Over deze opdracht: Orden alle regels uit de onderstaande gegevens als een genummerde lijst en laat lege regels weg. Neem de afbeeldingen niet op in uw antwoord.

Gegeven materiaal:
::::::::

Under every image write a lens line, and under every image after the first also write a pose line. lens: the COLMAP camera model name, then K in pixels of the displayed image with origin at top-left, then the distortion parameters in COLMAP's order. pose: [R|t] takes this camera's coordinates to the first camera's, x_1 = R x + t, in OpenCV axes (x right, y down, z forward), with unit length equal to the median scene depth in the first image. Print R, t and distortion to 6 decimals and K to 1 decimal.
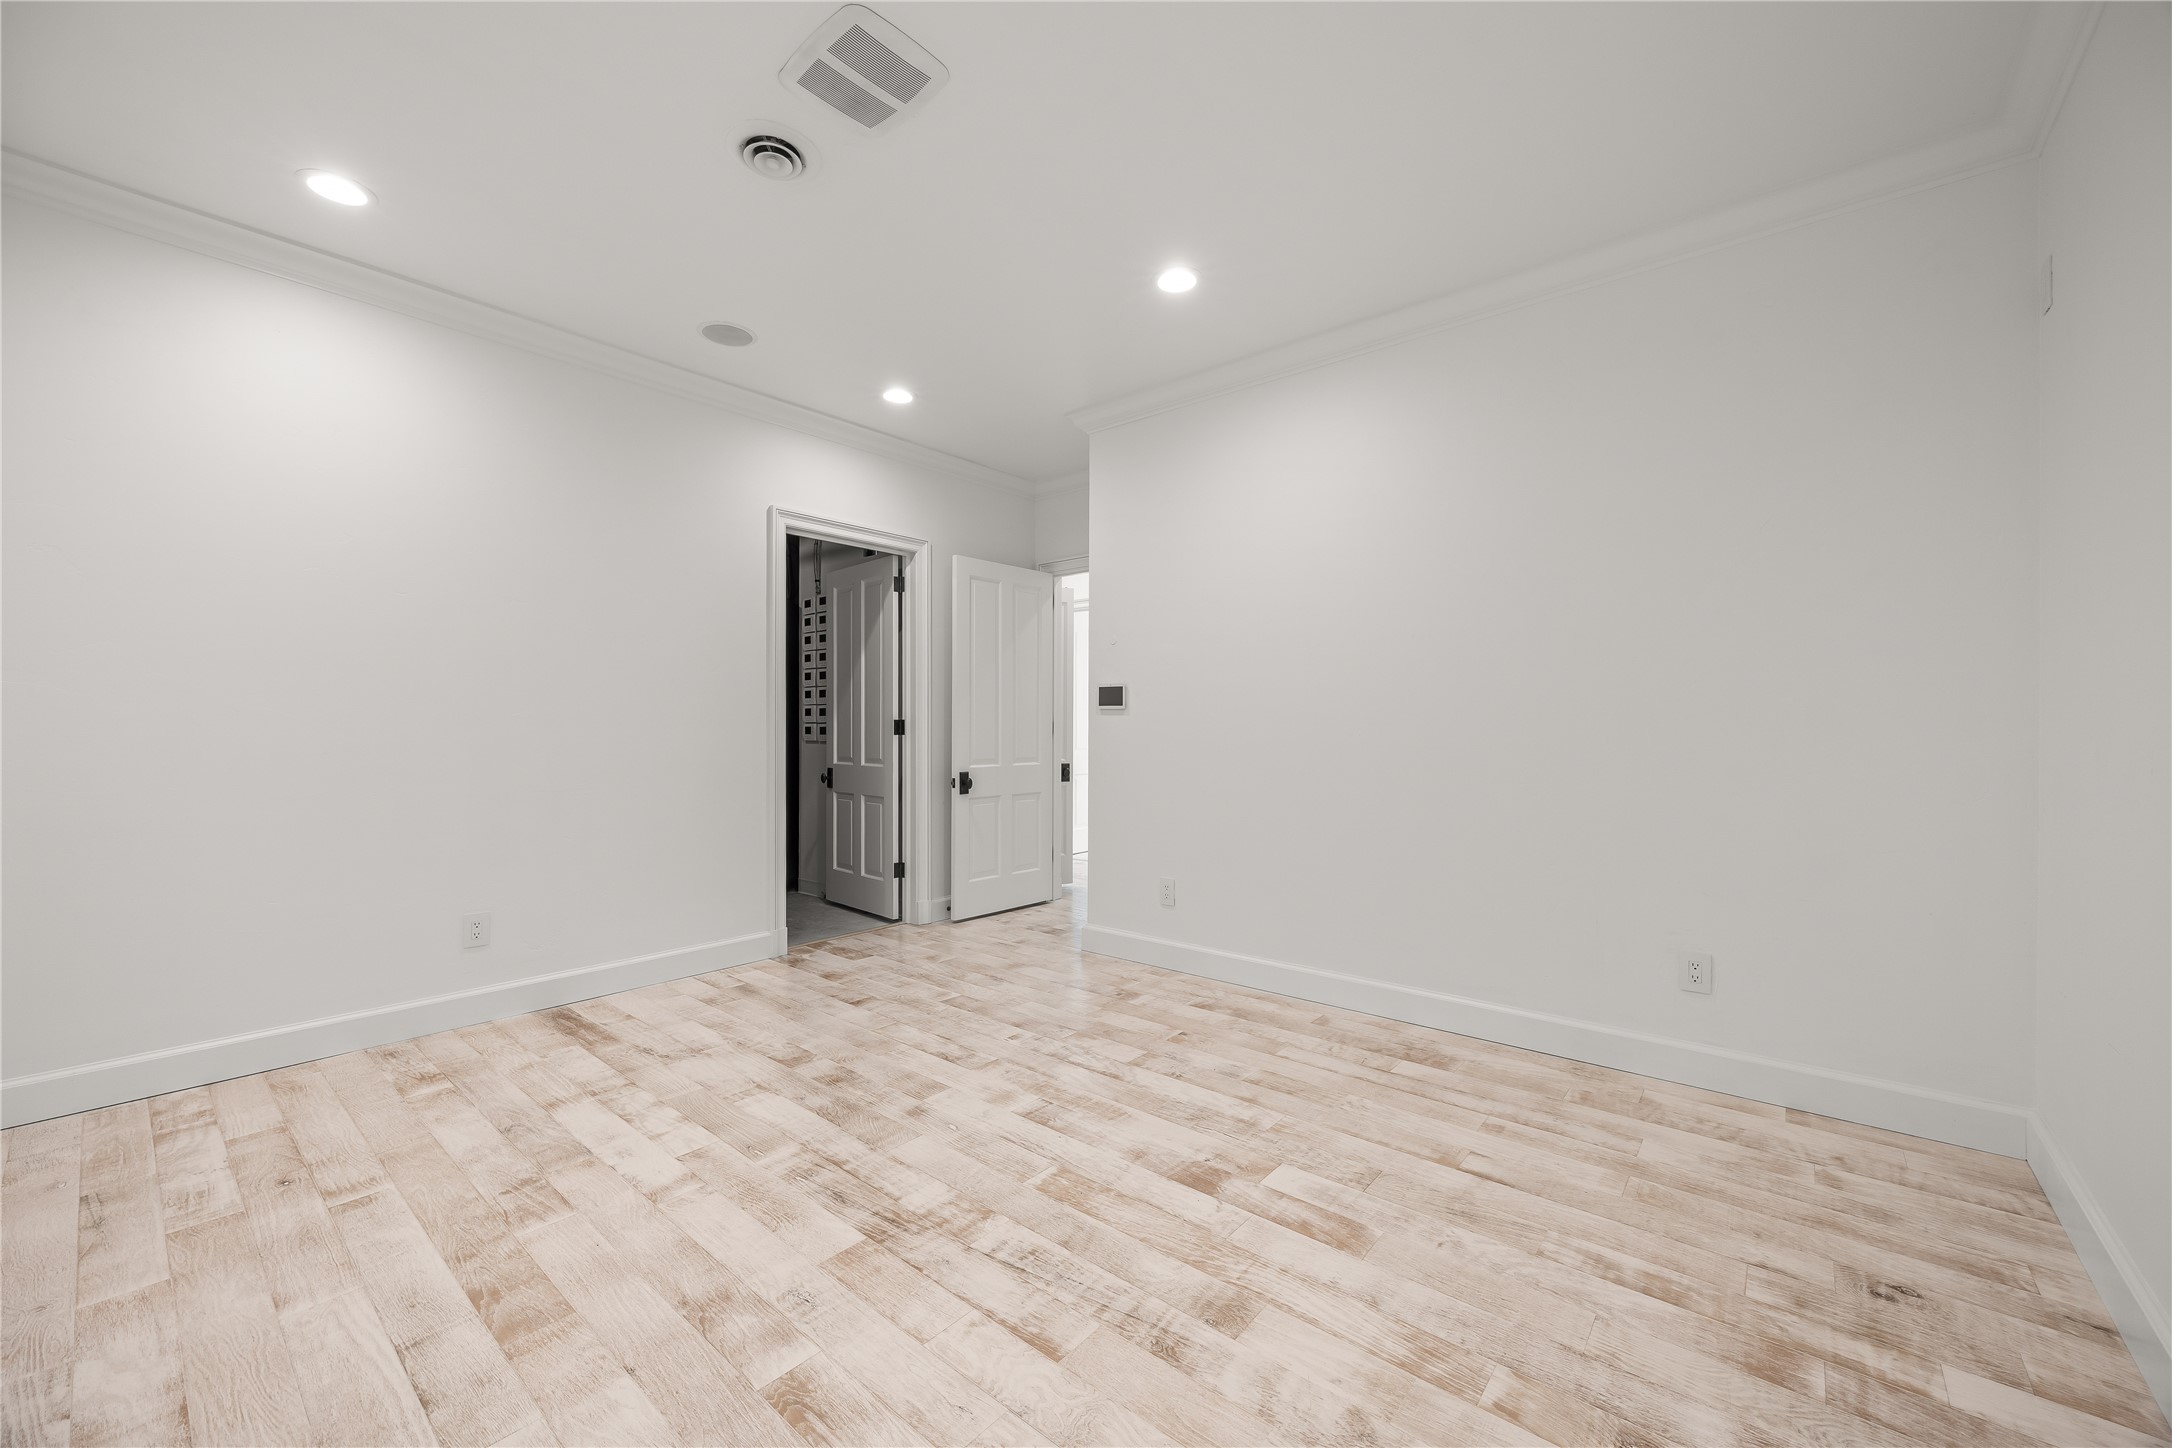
lens RADIAL K [[836.8, 0, 1082.9], [0, 836.8, 697.9], [0, 0, 1]] dist [-0.003952, 0.000113]
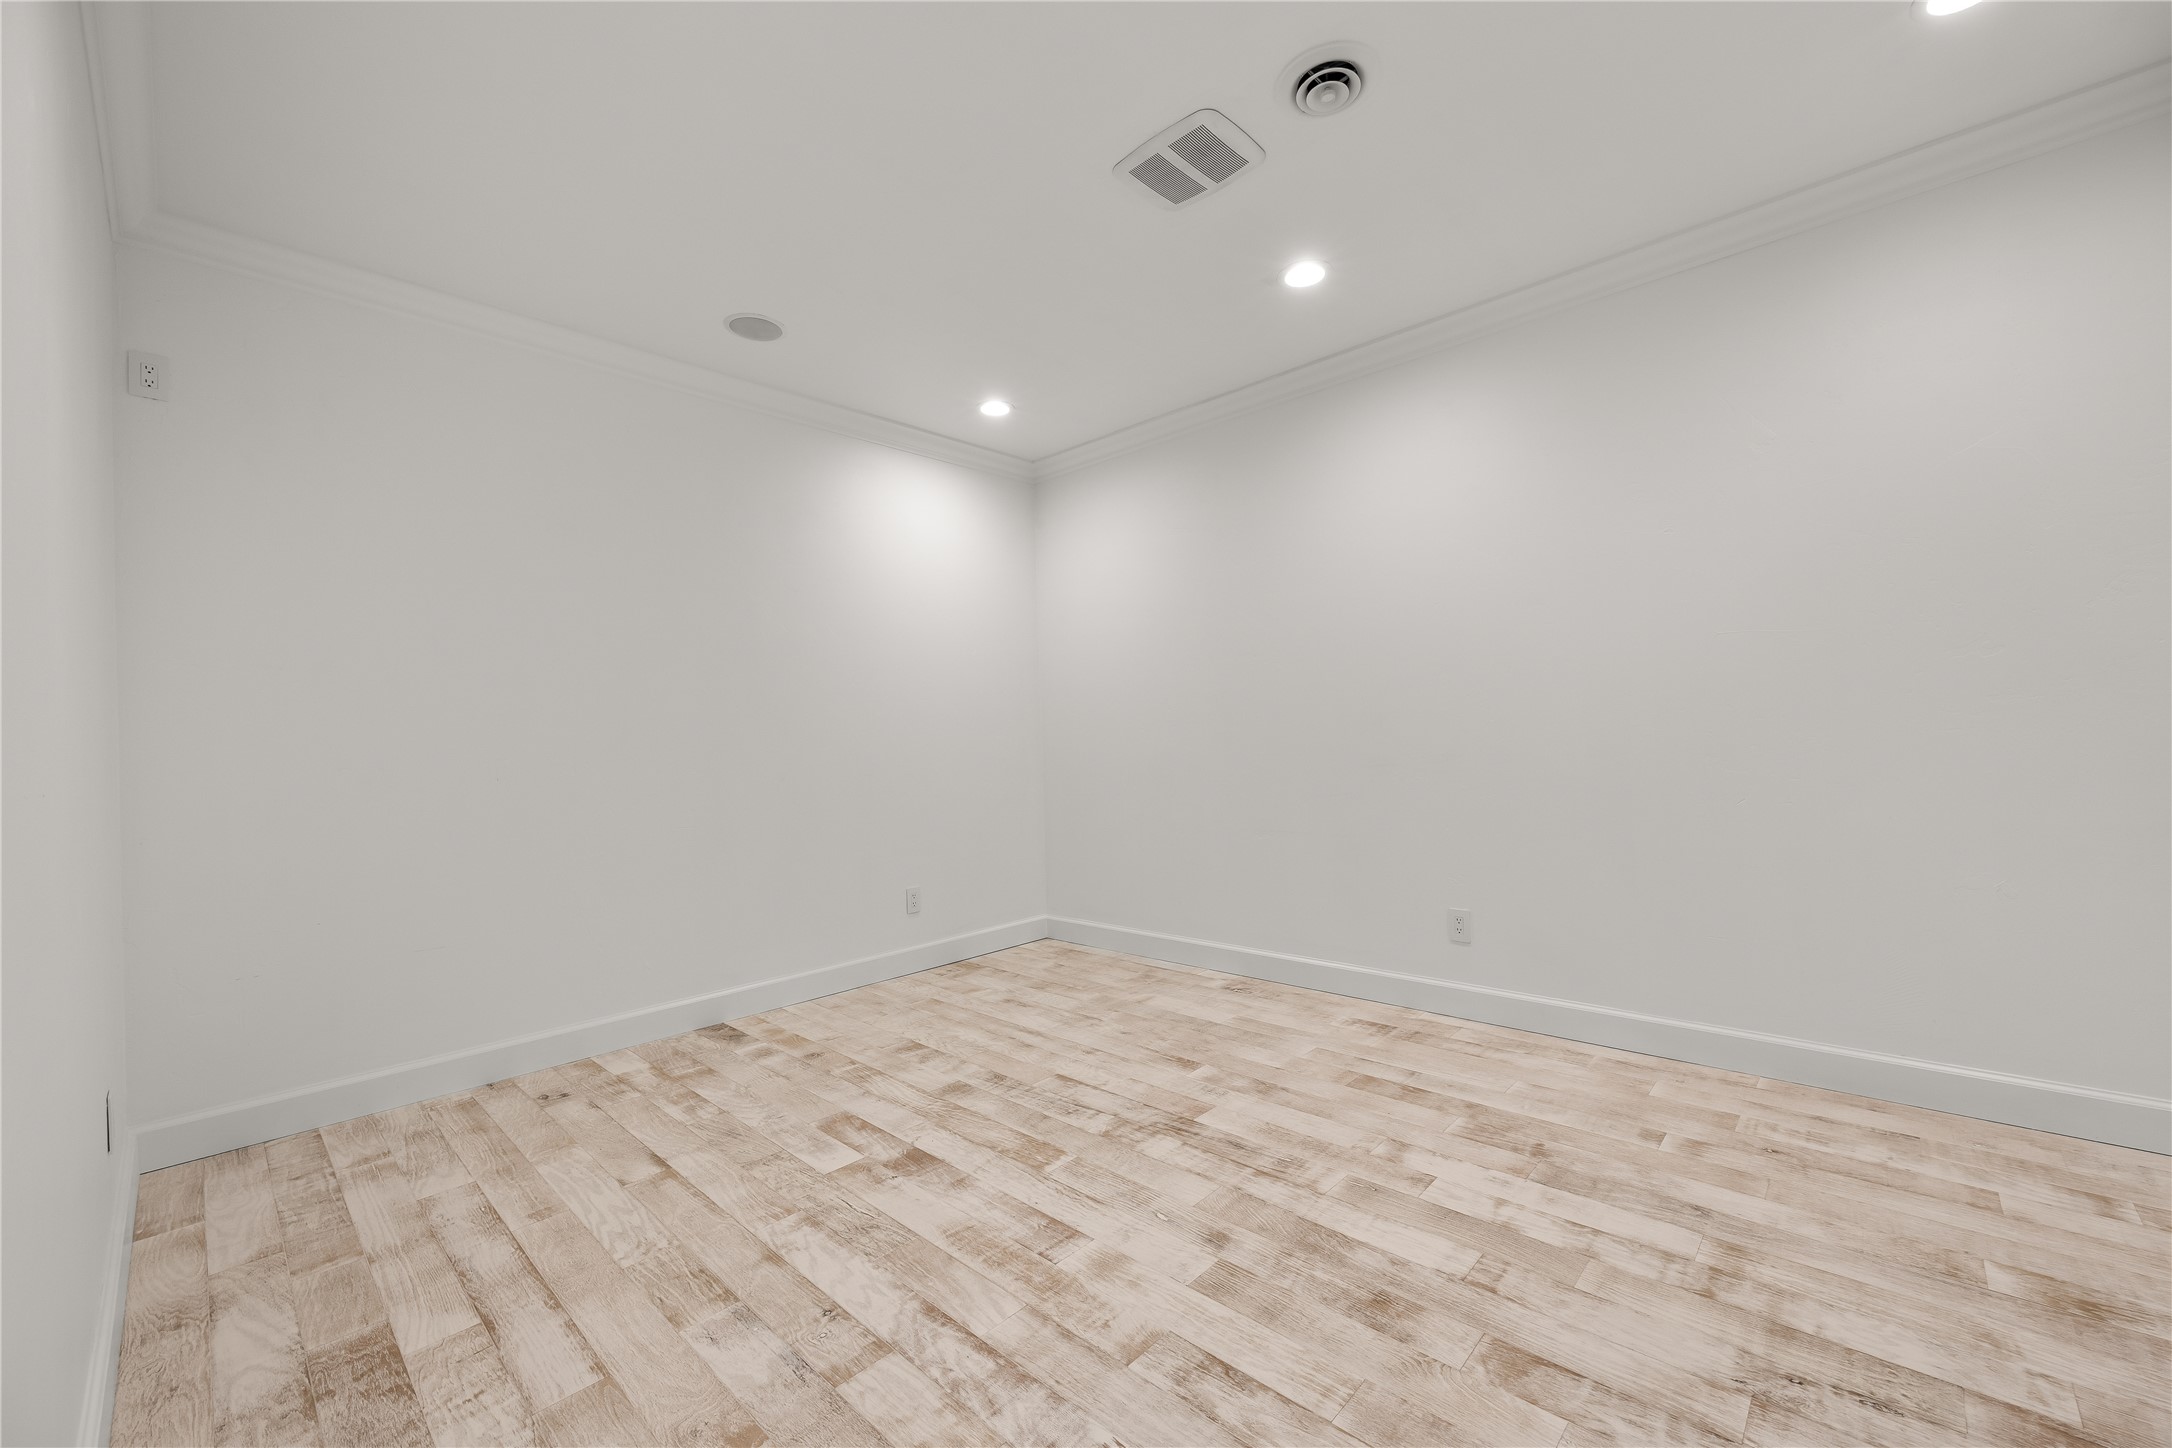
lens RADIAL K [[836.8, 0, 1082.9], [0, 836.8, 697.9], [0, 0, 1]] dist [-0.003952, 0.000113]
pose [[-0.998014, 0.032234, 0.054116, -0.151395], [0.027608, 0.996070, -0.084156, 0.069622], [-0.056616, -0.082495, -0.994982, 2.048841]]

::::::::

Antwoord:
1. Under every image write a lens line, and under every image after the first also write a pose line. lens: the COLMAP camera model name, then K in pixels of the displayed image with origin at top-left, then the distortion parameters in COLMAP's order. pose: [R|t] takes this camera's coordinates to the first camera's, x_1 = R x + t, in OpenCV axes (x right, y down, z forward), with unit length equal to the median scene depth in the first image. Print R, t and distortion to 6 decimals and K to 1 decimal.
2. lens RADIAL K [[836.8, 0, 1082.9], [0, 836.8, 697.9], [0, 0, 1]] dist [-0.003952, 0.000113]
3. lens RADIAL K [[836.8, 0, 1082.9], [0, 836.8, 697.9], [0, 0, 1]] dist [-0.003952, 0.000113]
4. pose [[-0.998014, 0.032234, 0.054116, -0.151395], [0.027608, 0.996070, -0.084156, 0.069622], [-0.056616, -0.082495, -0.994982, 2.048841]]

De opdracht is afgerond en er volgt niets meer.